The Verde Valley AVA stretches from Clarksdale to Camp Verde along state Highway 260 east of Prescott. The Sonoita AVA straddles the intersection of southern Arizona’s Pima, Cochise, and Santa Cruz counties just west of Sierra Vista. The Willcox AVA goes from Sulphur Springs Valley on the Willcox Playa northward across Interstate 10 into Aranaipa Valley.

Halldorson recently completed a needs assessment survey among industry stakeholders – the first step in crafting a collective strategy.

Extension science can help grape growers decide how and when to fight pests and diseases – ways Extension helps other farmers who grow lettuce, alfalfa, and other crops. That type of support, such as pest management bulletins, is lacking in the Arizona wine industry, Halldorson said.

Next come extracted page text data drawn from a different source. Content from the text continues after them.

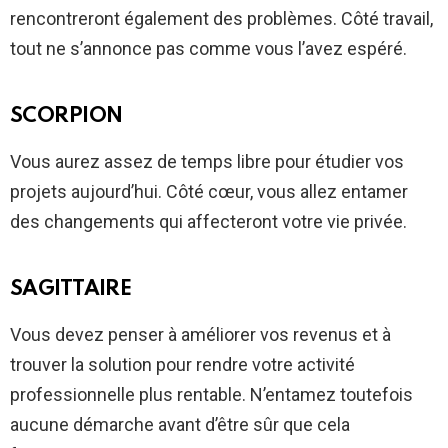
rencontreront également des problèmes. Côté travail,
tout ne s’annonce pas comme vous l’avez espéré.
SCORPION
Vous aurez assez de temps libre pour étudier vos
projets aujourd’hui. Côté cœur, vous allez entamer
des changements qui affecteront votre vie privée.
SAGITTAIRE
Vous devez penser à améliorer vos revenus et à
trouver la solution pour rendre votre activité
professionnelle plus rentable. N’entamez toutefois
aucune démarche avant d’être sûr que cela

Despite competition, there is room for the type of collaboration Extension can facilitate, said Eric Glomski, founder and general manager at Page Springs Cellars, which produces 20,000 gallons of wine annually in Cornville.

Syrah grapes

D.A. Ranch Estate Vineyards in the Verde Valley produced these Syrah grapes. The vineyard is one of more than 120 wine producers in Arizona.

“The things we’re trying to overcome are more collective than individual. We need to grow better grapes in this state, which is, to me, what this conference is all about. If we don’t attack that as an industry rather than as individuals, I just think it’s going to take so much longer,” Glomski said.

Extension economic analysis can help illustrate the value of the industry, which can help growers and producers convince state legislators to pass laws that help growers and winery operators, he said.

Summit presentation and break-out session topics included viticulture production, economic development, climate tools for operation management, brand development, and technology integration. The summit gave organizers feedback Extension can use to meet industry needs, said Sherman, who has since left Extension.

“What came out at the top was science-based information specific to Arizona. It is an arid wine grape-growing climate, and they need more information that’s related to that, not from California, not from Washington, not from Oregon,” Sherman said.

Growing conditions differ even within the state. A wine produced from a Syrah grape grown in Sonoita will taste different from one grown in Verde Valley, he said.

Sherman secured funding for the summit before the Covid-19 pandemic, which delayed the gathering. They waited, because gathering in person was important to building relationships, which can foster collaboration, he said.

Collective effort is vital to the industry, because many grants from the U.S. Department of Agriculture require it. Without the collaborative infrastructure, many grants are out of reach for Extension researchers hoping to study grapes, said Valerie Rauluk, founder and CEO of the economic development consulting firm Venture Catalyst Inc.

“You have to have a collaboration. You have to have the producers, the university, and the people who supply that ecosystem all working together,” Rauluk said.

Knowledge transfer

Efforts to help the wine industry are an apt expression of Extension’s deepest purpose – transmitting knowledge, said Ethan Orr, Extension associate director for Agriculture and Natural Resources.

“Every time we expand what that knowledge is and who gets that knowledge, we get a massive return in benefits. Our job is to make you more productive, and my job is to listen to you and say, ‘How do we do that?” Orr told the gathering.

Extension hosted the event with Visit Southern Arizona Inc. and Designing Arizona Signatures. In the coming months, stakeholders will work together to craft a strategic plan for the state wine industry.